しかし、家事事件の申立ては必ずしも申立人自らの利益のためにされるとは限らないため、申立人の負担とすると、かえって公平に反するような場合もあります。そこで、そのような場合の例外として同条2項は、「裁判所は、事情により、前項の規定によれば当事者及び利害関係参加人がそれぞれ負担すべき手続費用の全部又は一部を、その負担すべき者以外の者であって次に掲げるものに負担させることができる。」とし、1号から3号までを列挙しています。
後見開始申立ての手続費用については、そのうち3号の、その裁判により直接に利益を受ける被後見人(母)について、審判を受ける成年後見人に準ずる者として、手続費用の一部を負担させるのが一般です。
その場合、後見開始決定の審判書に「手続費用のうち、申立手数料、後見登記手数料、送達・送付費用及び鑑定費用は本人の負担とし、その余は申立人の負担とする。
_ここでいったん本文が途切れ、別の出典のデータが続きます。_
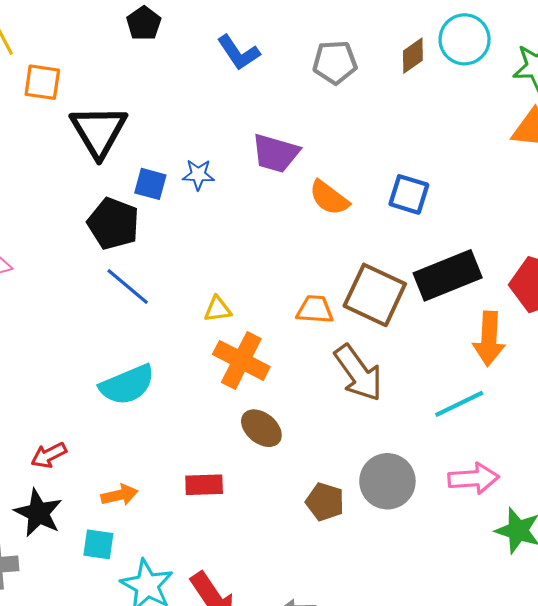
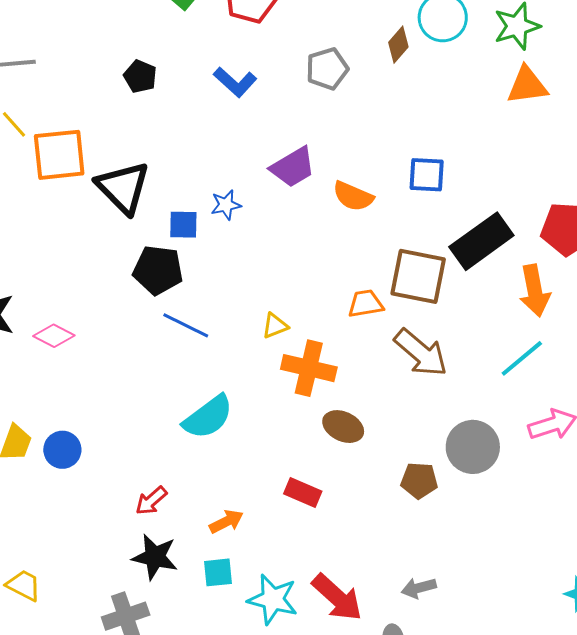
orange square: (42, 82) -> (59, 155), size x1.5
purple trapezoid: (275, 153) -> (293, 167), turned -33
red rectangle: (204, 485) -> (303, 492), turned 39

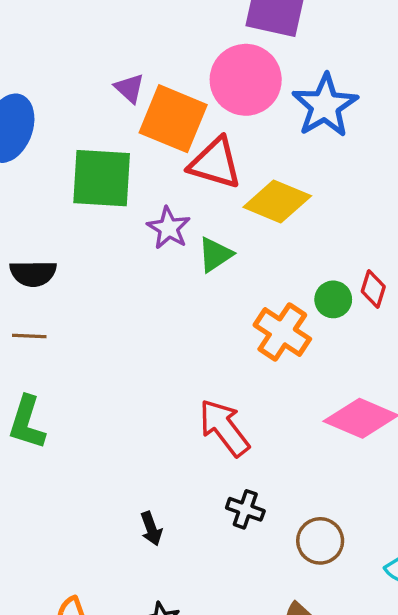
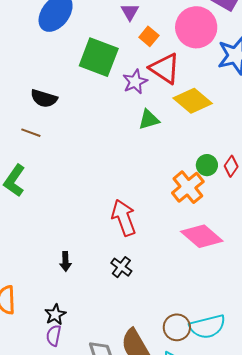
orange square: (173, 119) -> (149, 36), size x0.5
purple star: (169, 228) -> (135, 82), moved
orange cross: (282, 332) -> (188, 187), moved
brown circle: (320, 541) -> (177, 327), moved

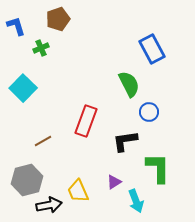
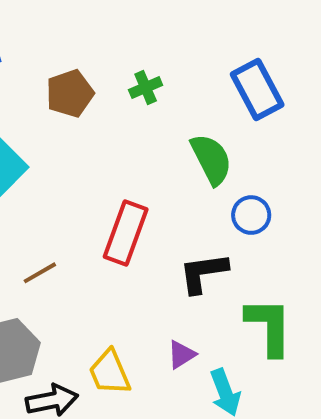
brown pentagon: (58, 19) -> (70, 93), moved
green cross: (41, 48) -> (146, 87), moved

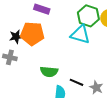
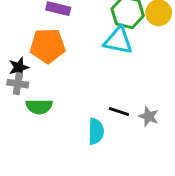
black star: (16, 37) -> (19, 67), moved
green semicircle: (49, 72) -> (39, 107), moved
」などと書かれます。
よって、審判書で本人(母)の負担とされた上記手続費用については、後日後見人に費用の償還を求めることができます。
2 申立ての弁護士費用等について
家事事件の手続費用の範囲と額については、民事訴訟費用等に関する法律2条に列挙されていますが、弁護士費用や診断書作成費用は含まれていないため、これらは手続費用ではありません。弁護士や医師に依頼したのは貴殿ですから貴殿の負担となるのが原則です。
ただし、弁護士費用について、例えば申立人が遠方に居住しており、多忙で自分では手続きができず、また遺産分割協議を進めるためなど申立てが申立人の利益のためにしたものではなく、弁護士への依頼内容や金額が過大でない場合、被後見人に十分な資力があれば、事務管理の法理を類推して有益費用として後見人が償還してもよいのでは、という考え方もあるようですので、そのような事情があれば、一度後見人と相談してみてください。